On the seats.. it was a slightly different story. First of all, we went to one of 2 fabric stores that were open on New Years which fell on a Sunday. We looked at a bunch of different fabric and settled on different patterns for the backs and the seats. A paisley for the backs and I don’t know how to describe the seats. Unfortunately for the seats.. we had grabbed the end of a roll and bought up every last inch of it, which ended up being.. 3 yards? Or 9 feet. We had just barely enough to get the job done. Fortunately we were able to stretch it across the seats. I also discovered when stretching the fabric across, that there are probably some methods to hide creases and such. If I had thought about it enough I could have reinvented the wheel and figured out how to do it (or watched a youtube video).. instead we opted to just muscle it and make it look good enough for us. So around 2am we finished up the seats and got them put back in the bus. We also had installed the backs (screwed in with a washer in place to keep the screw head from going completely through the fabric). Winston is inspecting our work making sure it’s up to his high standards.

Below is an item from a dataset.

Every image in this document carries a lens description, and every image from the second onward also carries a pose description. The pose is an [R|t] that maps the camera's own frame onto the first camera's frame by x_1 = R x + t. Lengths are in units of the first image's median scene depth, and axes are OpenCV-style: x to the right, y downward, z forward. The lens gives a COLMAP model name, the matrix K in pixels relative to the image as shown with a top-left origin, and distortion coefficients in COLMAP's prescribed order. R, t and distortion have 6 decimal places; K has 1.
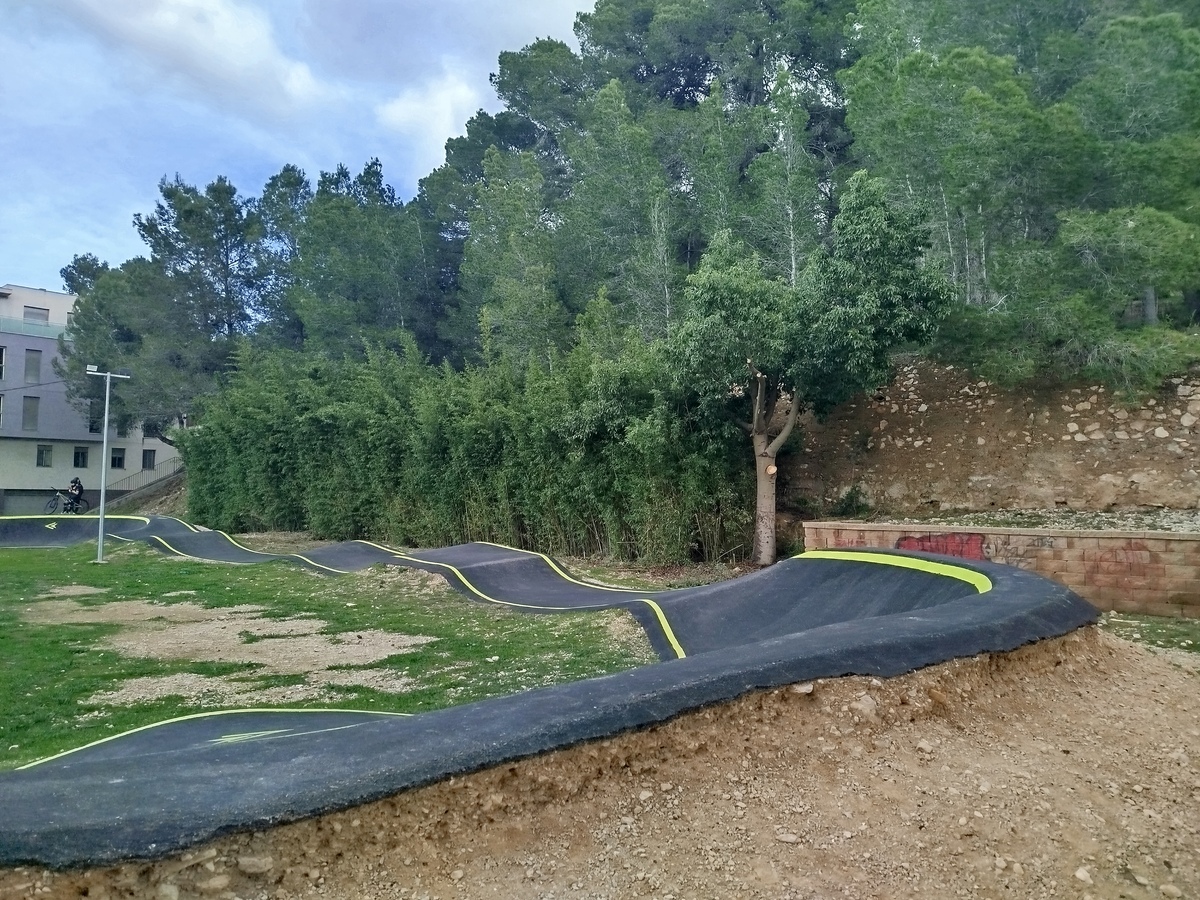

So. Seats are in and installed. You can actually sit down in the bus. It’s 2am. Shit. We’re supposed to tailgate tomorrow. No beer, no food, no ice. Took a much needed break and ran to the local Wally world to stock up (they sell alcohol until 3am here). Unfortunately (for us) the night still wasn’t done. Matt really wanted to get the ceilings up. I really didn’t want to put them up.. but we got it done. There is 1 section that is pretty long.. it took all 4 of us muscling it up and trying to line it up with the existing holes. We managed. Also, on the largest section was also where the electrical from the lights was going to come out.. so we measured and drilled some holes.. then had the fun task of sliding the electrical through the holes.
So the day started around 9am or 10am and ended around 3am or 3:30 am. In dire need of a shower after a day toiling on the bus. Who’s ready for a beer? Big thanks to Rob, Phil, and Jacob for helping us make our deadline!